Fly Fishing Jazz: On Golf and Fly Fishing

October 1, 2012 By: Kirk Deeter

I’m going to diverge from the music analogy for this column to talk about the synergies between golf and fly fishing.

Truth is, I dedicated last weekend to watching the Ryder Cup.  Didn’t fish.  Didn’t watch football or baseball.  I cleared my work and social calendars so I could do nothing more than sit on by butt and watch golf all weekend.  Granted, watching golf on television is sometimes less exciting than watching paint dry, or grass grow.  But watching multi-millionaires get giddy about the team colors, national pride, and grudge-match golf gets me all fired up.  I’ll take the Ryder Cup over the Olympics, or the Super Bowl, or the Final Four.

Why?  Because golf and fly fishing are essentially the same sport—one played dry, the other played wet. They both share some of the same geographic and historic origins (Scotland, centuries ago).  And they’re both pursuits for the masochist, type-A personality who embraces frustration as part of the appeal.

Whether I see this…

Golf and Fly Fishing

or this…

Golf and Fly Fishing

… my wheels are spinning in exactly the same way.

How am I going to approach this challenge?  What’s the best tool to use?  How should I factor in the elements?

Swinging the club is but a small fraction of the total equation in golf, and so too is casting the fly in the total equation of fly fishing.  What really matters happens between the ears, before it ever gets to the arms and hands.

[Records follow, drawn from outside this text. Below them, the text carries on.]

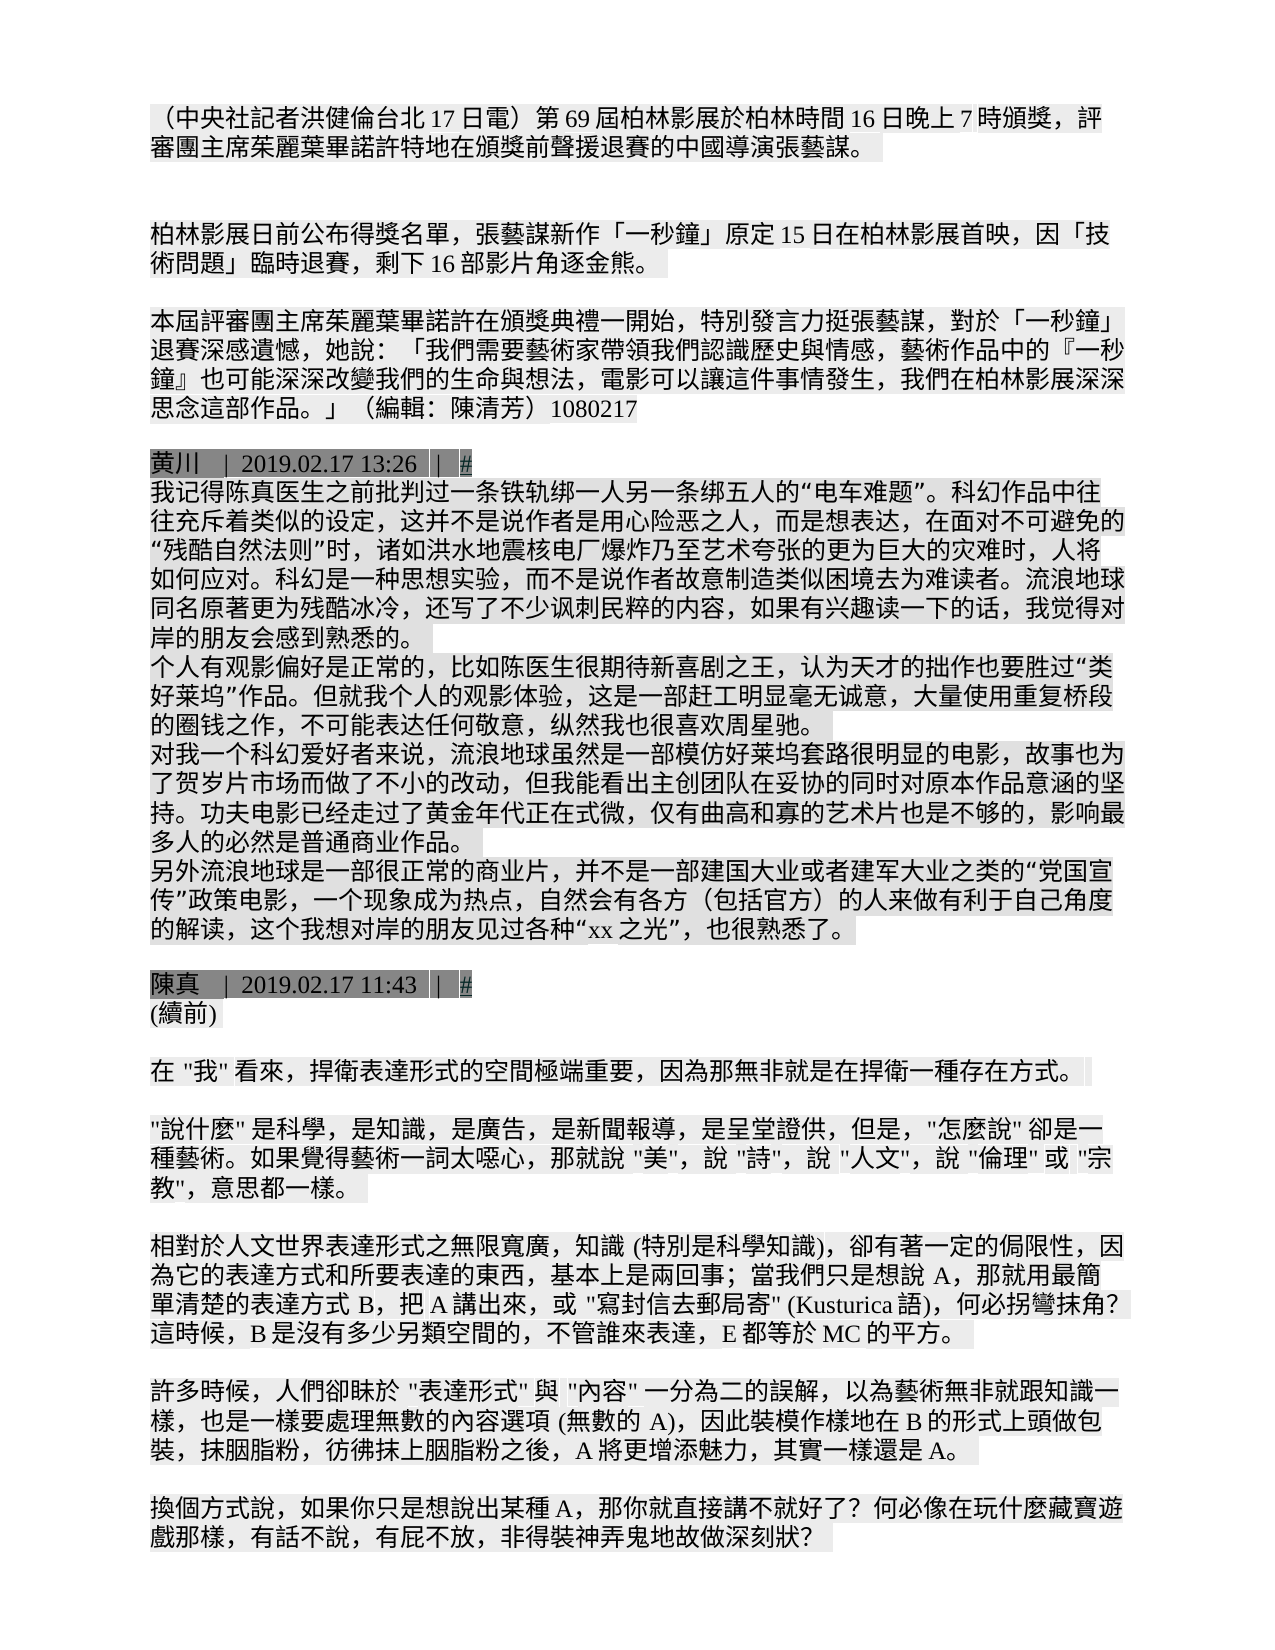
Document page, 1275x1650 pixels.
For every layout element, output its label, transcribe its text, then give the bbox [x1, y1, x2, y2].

text 黄川 | 2019.02.17 13:26 | # [150, 449, 1125, 478]
text (續前) 在 "我" 看來，捍衛表達形式的空間極端重要，因為那無非就是在捍衛一種存在方式。 "說什麼" 是科學，是知識，是廣告，是新聞報導，是呈堂證供，但是，"怎麼說" 卻是一種藝術。如果覺得藝術一詞太噁心，那就說 "美"，說 "詩"，說 "人文"，說 "倫理" 或 "宗教"，意思都一樣。 相對於人文世界表達形式之無限寬廣，知識 (特別是科學知識)，卻有著一定的侷限性，因為它的表達方式和所要表達的東西，基本上是兩回事；當我們只是想說 A，那就用最簡單清楚的表達方式 B，把A講出來，或 "寫封信去郵局寄" (Kusturica語)，何必拐彎抹角？這時候，B是沒有多少另類空間的，不管誰來表達，E都等於MC的平方。 許多時候，人們卻眛於 "表達形式" 與 "內容" 一分為二的誤解，以為藝術無非就跟知識一樣，也是一樣要處理無數的內容選項 (無數的 A)，因此裝模作樣地在B的形式上頭做包裝，抹胭脂粉，彷彿抹上胭脂粉之後，A將更增添魅力，其實一樣還是A。 換個方式說，如果你只是想說出某種A，那你就直接講不就好了？何必像在玩什麼藏寶遊戲那樣，有話不說，有屁不放，非得裝神弄鬼地故做深刻狀？ 世上詩人多如過江之鯽，但稱得上詩者，卻絕無僅有，鳳毛鱗角。絕大多數所謂詩，無非就是把散文分行，弄得每一句都短短的。如果那是詩，那每個人都是詩神了： 只要--你願意 把每一句 都 弄得短短的 那， 誰都是 詩神了 R. M Rilke說得對，"除非你不寫詩會死，你才寫。" 同理，除非你不做哲學會死，你才當個哲學家；除非，你不拍電影會死，你才當導演；除非，你不寫東西會死，你才寫.... 反之，如果你心裏並沒有什麼無法明白說出的東西，何必裝神弄鬼搞文青搞藝術搞什麼思想與哲學呢？ 我常舉個例，二十年前，我得罪島內一大群綠油油的所謂新生代 "詩人"，一堆連寫字都不太會的蠢才，他們就寫詩罵我。我覺得很奇怪，他們寫的那些所謂 "詩"，一目了然，什麼 "思想的毒草蔓延"，真是看了起雞皮疙瘩；如果你只是要講這樣一些罵人的話，那就直接開罵、直接表達不就好了？何必拐彎抹角寫什麼 "詩" 呢？ 詩或人文或藝術或美以外的世界，無非就是知識與科學、報導與證詞，那又是另一種世界了，它的subject matter之清晰與明確，並不蘊含多少另類表達的空間。如果一加一不過就是等於二，那你就在這上頭直接表白就行，沒必要從中創造詩意吧？因為那根本無助於事實或意見的呈現。 當然，現代知識的發展有點走火入魔，給表達形式設下許多限制，而這些限制一概以科學知識為範本，努力摒除詩意，消除一切不明確與主觀，去除所有情感與想像，更不用說直覺與感受更無立足之地。 科學知識也許可以這樣搞，但人文知識難道也應以之為典範？在這樣一種思想監牢下，哲學系當然就不是在培養哲學家，文學系也不是在造就作家，只剩下哲學評論家或文學評論家，而且只被允許生產某種既定且一清二楚的客觀 "意見"，而非情感與思想。 以這樣一種表達侷限來看，尼采、老莊、維根斯坦、叔本華、孔夫子與齊克果等等等，所有人類史上的重要哲學家，甚至包括最科學的羅素，全部都得掃地出門。 另一方面，在這樣一種近乎走火入魔的現代知識表達侷限下，卻產生了一套形式主義。簡單說，很多人以為，所謂知識表達，無非就是學習這樣一套表達方式，但卻往往裝模作樣，彆彆扭扭，有話不直說，硬要拐彎抹角故做學術狀，故意說得好像多艱難似的，但一究其內容，不過就是三、五句話便可清楚表白的某種(往往思想貧乏的) "意見"。如果那也能叫做學術論文，我一天能寫上十篇。 胡適當年推動白話文運動，也許有利也有弊，為了消滅 "葫蘆裡不知道賣什麼膏藥" 的上下其手空間以及不清不楚的曖昧流弊，卻或多或少也少了一些美感。整體而言，功也許仍遠大於過。 但我認為，對於整個表達形式的空間與諸多可能性的理解與捍衛，或許才更加適當地反映了生命的諸多可能與無限寬廣的存在方式。維根斯坦曾自況其一切思想與寫作，無非就是要在一片科學濁流中，捍衛一種與之截然不同乃至背道而馳的 "看待世界的方式"。 很多進步青年整天想改變世界，但我只擔心世界老是想改變我，整天要我這樣寫，要我那樣說話，實在很痛苦。在我看來，捍衛了一己的存在方式，無非也就是改變了世界。或者說，世界本身不會改變，但你怎麼看世界，世界便也隨之改變。聽起來，這就像一門宗教，而我就是個烈士，不惜為之殉道，傳遞一種有關表達形式的福音。 [150, 999, 1125, 1552]
text 陳真 | 2019.02.17 11:43 | # [150, 970, 1125, 999]
text 我记得陈真医生之前批判过一条铁轨绑一人另一条绑五人的“电车难题”。科幻作品中往往充斥着类似的设定，这并不是说作者是用心险恶之人，而是想表达，在面对不可避免的“残酷自然法则”时，诸如洪水地震核电厂爆炸乃至艺术夸张的更为巨大的灾难时，人将如何应对。科幻是一种思想实验，而不是说作者故意制造类似困境去为难读者。流浪地球同名原著更为残酷冰冷，还写了不少讽刺民粹的内容，如果有兴趣读一下的话，我觉得对岸的朋友会感到熟悉的。 个人有观影偏好是正常的，比如陈医生很期待新喜剧之王，认为天才的拙作也要胜过“类好莱坞”作品。但就我个人的观影体验，这是一部赶工明显毫无诚意，大量使用重复桥段的圈钱之作，不可能表达任何敬意，纵然我也很喜欢周星驰。 对我一个科幻爱好者来说，流浪地球虽然是一部模仿好莱坞套路很明显的电影，故事也为了贺岁片市场而做了不小的改动，但我能看出主创团队在妥协的同时对原本作品意涵的坚持。功夫电影已经走过了黄金年代正在式微，仅有曲高和寡的艺术片也是不够的，影响最多人的必然是普通商业作品。 另外流浪地球是一部很正常的商业片，并不是一部建国大业或者建军大业之类的“党国宣传”政策电影，一个现象成为热点，自然会有各方（包括官方）的人来做有利于自己角度的解读，这个我想对岸的朋友见过各种“xx之光”，也很熟悉了。 [150, 478, 1125, 945]
text 2019柏林影展》中國電影檢查制度發威？張藝謀新片《一秒鐘》被迫退出競賽 風傳媒 沈怡昕 2019-02-15 2019年柏林影展是中國電影的大年，一共有13部作品入圍，截至14日卻發生兩部影片退賽的狀況。其中，張藝謀《一秒鐘》、王全安《恐龍蛋》、王小帥《地久天長》三位中國導演闖入主競賽。但是12日，張藝謀新片《一秒鐘》卻宣布退出柏林影展競賽。 柏林國際影展（Internationale Filmfestspiele Berlin）是華語電影導演的福地，台灣導演侯孝賢、蔡明亮最早都是在柏林展露頭角。中國「第五代」導演張藝謀的首部作《紅高粱》1988年在這裡拿下最佳影片金熊獎，奠定大師地位；柏林影展更接連捧紅「第六代」導演王全安、王小帥，王全安更曾以《圖雅的婚事》拿下2007年金熊。 12日，張藝謀新片《一秒鐘》宣布退出柏林影展競賽，消息最早來自於官方微博貼文，不久後官方新聞稿證實，因「後期製作問題」撤出。產業界人士指出，《一秒鐘》入選柏林影展之後，遲遲無法拿到中國電檢參展許可「龍標」，最終因此得放棄參賽。 消息公布時間正值中國第六代「禁片」導演婁燁《風中有朵雨做的雲》歐洲首映前十分鐘，婁燁被禁多年後首度拿到龍標，《風中有朵雨做的雲》預計於四月於中國上映。張藝謀的退賽，引發全場華語媒體譁然。 =================== 69屆柏林影展落幕 茱麗葉畢諾許聲援張藝謀 中央社 - 2019-02-17 （中央社記者洪健倫台北17日電）第69屆柏林影展於柏林時間16日晚上7時頒獎，評審團主席茱麗葉畢諾許特地在頒獎前聲援退賽的中國導演張藝謀。 柏林影展日前公布得獎名單，張藝謀新作「一秒鐘」原定15日在柏林影展首映，因「技術問題」臨時退賽，剩下16部影片角逐金熊。 本屆評審團主席茱麗葉畢諾許在頒獎典禮一開始，特別發言力挺張藝謀，對於「一秒鐘」退賽深感遺憾，她說：「我們需要藝術家帶領我們認識歷史與情感，藝術作品中的『一秒鐘』也可能深深改變我們的生命與想法，電影可以讓這件事情發生，我們在柏林影展深深思念這部作品。」（編輯：陳清芳）1080217 [150, 75, 1125, 424]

It’s no coincidence that some of the greatest golf pros in the world also happen to be serious fly anglers:  Jack Nicklaus, Johnny Miller, Nick Faldo, Nick Price, Mark O’Meara, Davis Love III, Paul Azinger, Ben Curtis… even Tiger Woods.

If you want to be a better fly fisher, play golf.  If you want to be a better golfer, fish with flies.  It’s just that simple.  Because the “course management” thinking that goes into either sport will pay dividends when playing the other.

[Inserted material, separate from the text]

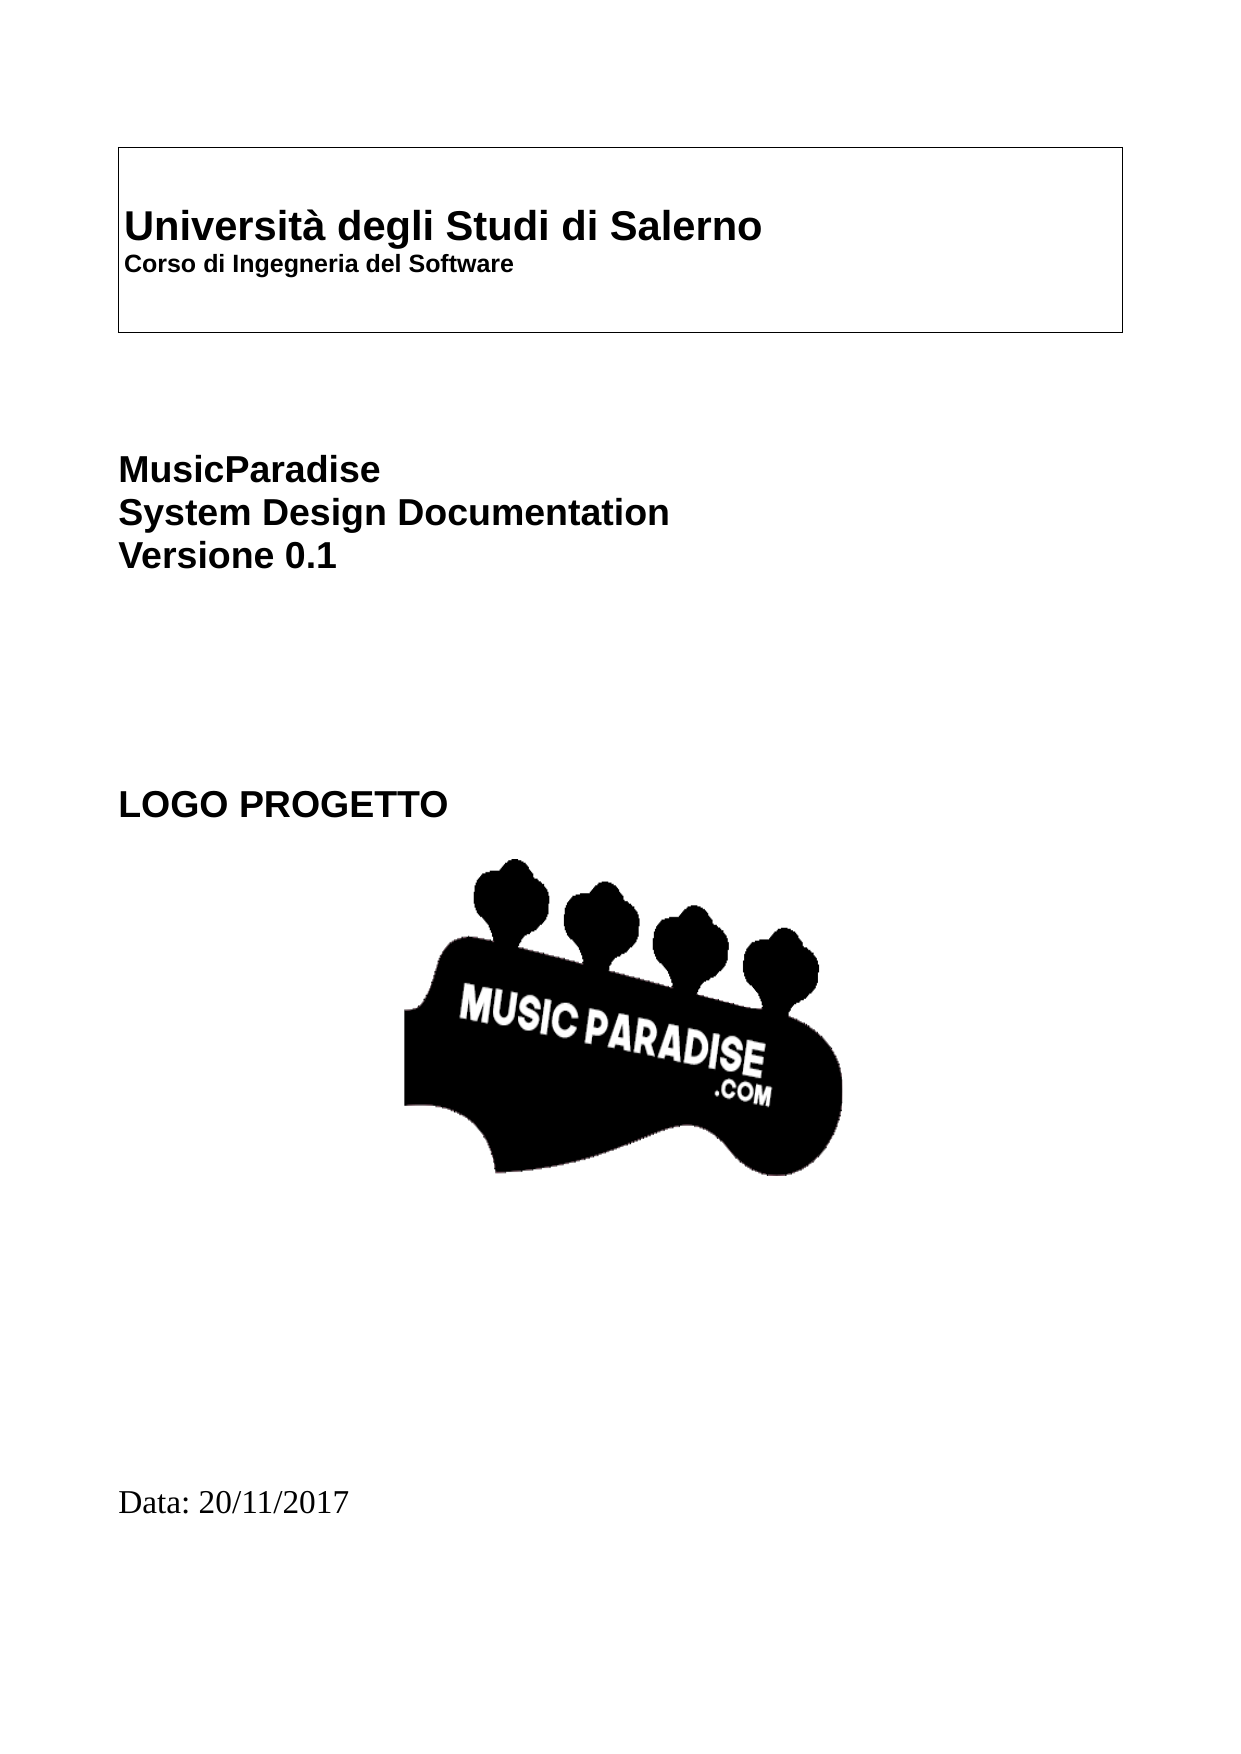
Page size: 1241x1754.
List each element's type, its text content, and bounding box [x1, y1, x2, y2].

There are indeed international fly fishing competitions that pit nations against each other.  I’m not expecting them to show up on ESPN or NBC any time soon.  And I’m not so sure that the “Euro-nymph” guidelines that govern those competitions are completely fair, nor a true test of angling prowess on a global scale.

Call me a homer, but I’d say if we had an international dry fly competition, no matter where it was held, if I were captain, you could give me a squad of eight guys from American fly shops (Montana, Michigan, Colorado, and elsewhere), and we’d kick the world’s butts.  Granted, a pure casting competition might be a different story.  I’d be very wary of a team from Argentina, the Bahamas, the United Kingdom, or New Zealand.  But I think we’d win that also.

Doesn’t matter.  We probably won’t see competitive fly fishing covered by network television any time soon.  But that’s okay.  The Ryder Cup is good enough.